***** Supplied records *****
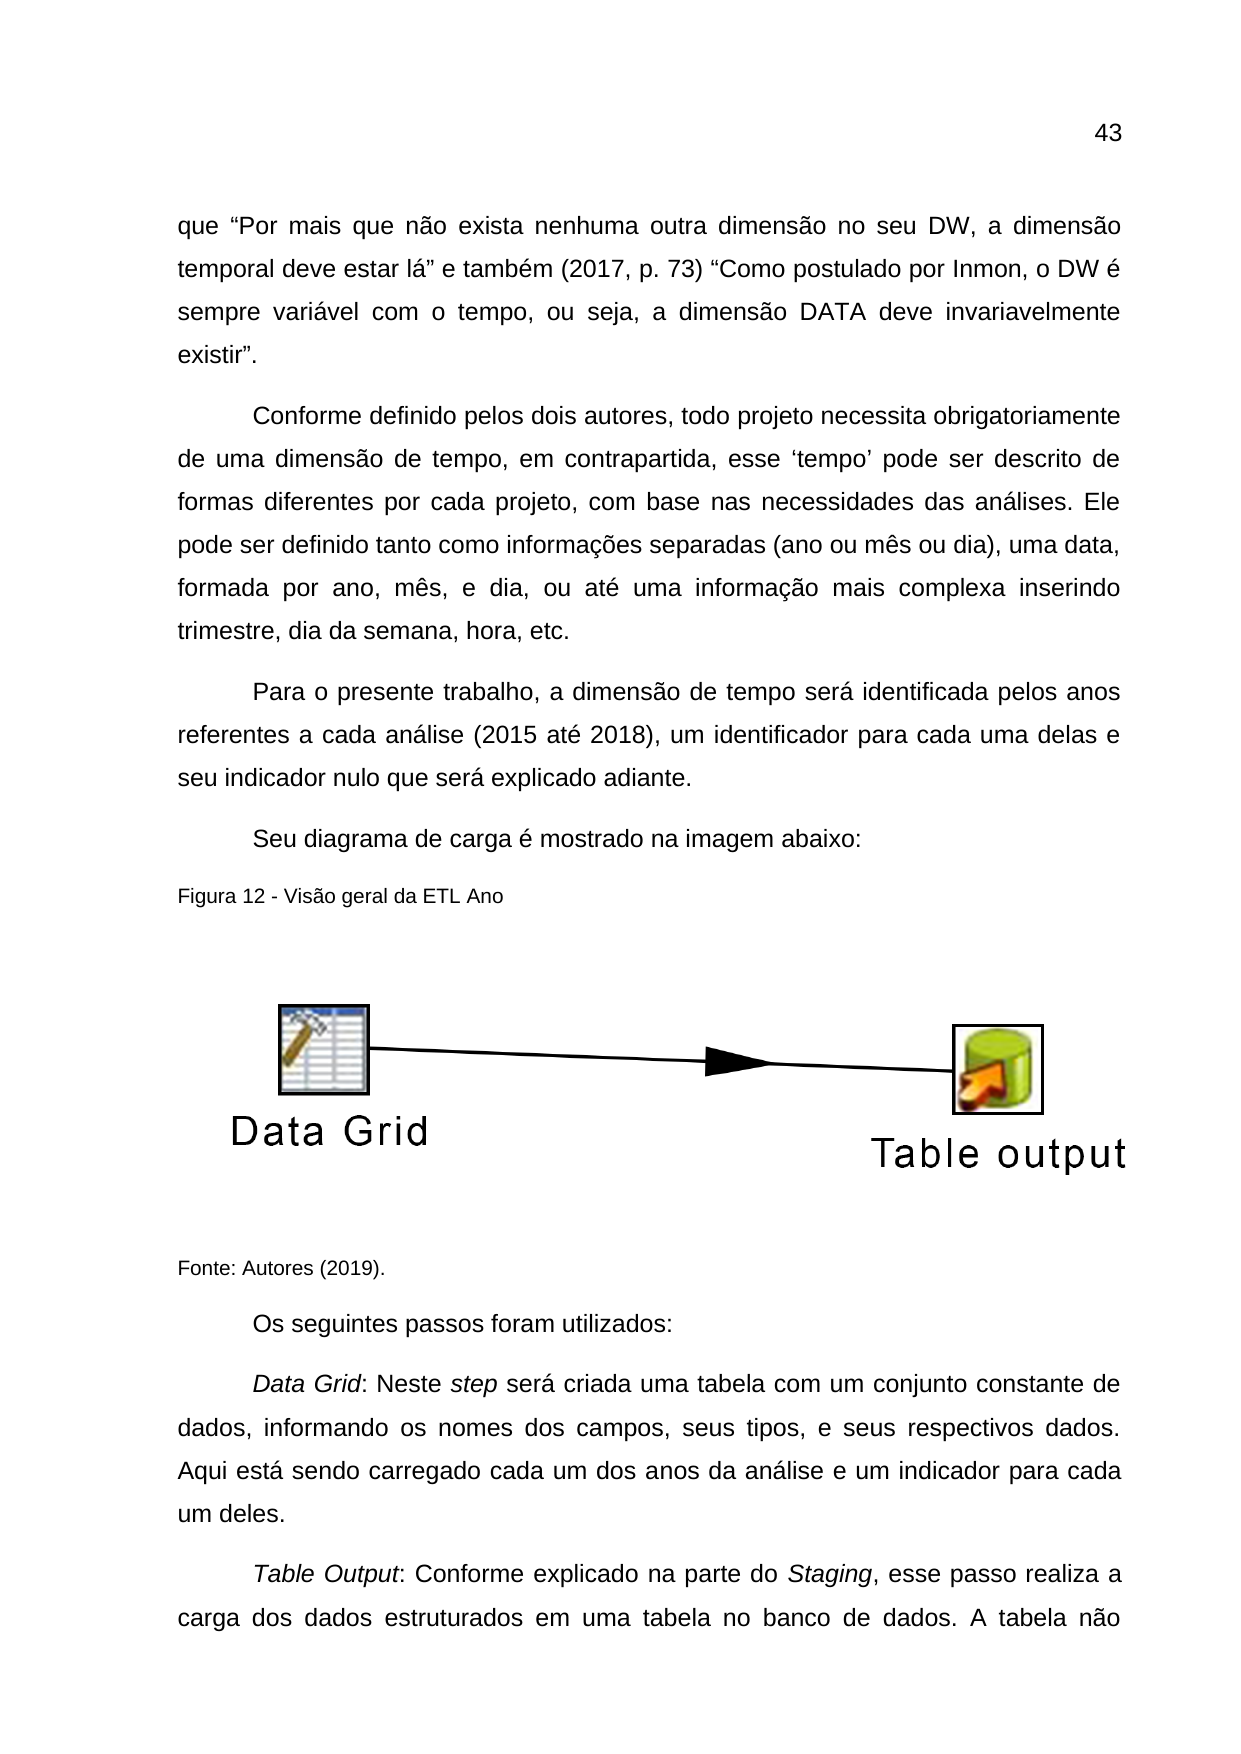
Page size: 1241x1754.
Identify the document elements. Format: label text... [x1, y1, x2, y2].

text Figura 12 - Visão geral da ETL Ano [177, 884, 1122, 908]
picture [177, 925, 1153, 1238]
text Os seguintes passos foram utilizados: [177, 1309, 1122, 1337]
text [177, 1559, 1122, 1631]
text Data Grid: Neste step será criada uma tabela com um conjunto constante de dados, informando os nomes dos campos, seus tipos, e seus respectivos dados. Aqui está sendo carregado cada um dos anos da análise e um indicador para cada um deles. [177, 1369, 1122, 1527]
text Fonte: Autores (2019). [177, 1255, 1122, 1279]
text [177, 211, 1122, 369]
text Para o presente trabalho, a dimensão de tempo será identificada pelos anos referentes a cada análise (2015 até 2018), um identificador para cada uma delas e seu indicador nulo que será explicado adiante. [177, 677, 1122, 792]
text Conforme definido pelos dois autores, todo projeto necessita obrigatoriamente de uma dimensão de tempo, em contrapartida, esse ‘tempo’ pode ser descrito de formas diferentes por cada projeto, com base nas necessidades das análises. Ele pode ser definido tanto como informações separadas (ano ou mês ou dia), uma data, formada por ano, mês, e dia, ou até uma informação mais complexa inserindo trimestre, dia da semana, hora, etc. [177, 401, 1122, 645]
text Seu diagrama de carga é mostrado na imagem abaixo: [177, 824, 1122, 852]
*****
▶ [Exercise directions]:
Please output the material as written, apart from the images.

▶ [Task solution]:
Page size: 1241x1754.
Identify the document elements. Format: label text... [x1, y1, x2, y2].

text Figura 12 - Visão geral da ETL Ano [177, 884, 1122, 908]
picture [177, 925, 1153, 1238]
text Os seguintes passos foram utilizados: [177, 1309, 1122, 1337]
text [177, 1559, 1122, 1631]
text Data Grid: Neste step será criada uma tabela com um conjunto constante de dados, informando os nomes dos campos, seus tipos, e seus respectivos dados. Aqui está sendo carregado cada um dos anos da análise e um indicador para cada um deles. [177, 1369, 1122, 1527]
text Fonte: Autores (2019). [177, 1255, 1122, 1279]
text [177, 211, 1122, 369]
text Para o presente trabalho, a dimensão de tempo será identificada pelos anos referentes a cada análise (2015 até 2018), um identificador para cada uma delas e seu indicador nulo que será explicado adiante. [177, 677, 1122, 792]
text Conforme definido pelos dois autores, todo projeto necessita obrigatoriamente de uma dimensão de tempo, em contrapartida, esse ‘tempo’ pode ser descrito de formas diferentes por cada projeto, com base nas necessidades das análises. Ele pode ser definido tanto como informações separadas (ano ou mês ou dia), uma data, formada por ano, mês, e dia, ou até uma informação mais complexa inserindo trimestre, dia da semana, hora, etc. [177, 401, 1122, 645]
text Seu diagrama de carga é mostrado na imagem abaixo: [177, 824, 1122, 852]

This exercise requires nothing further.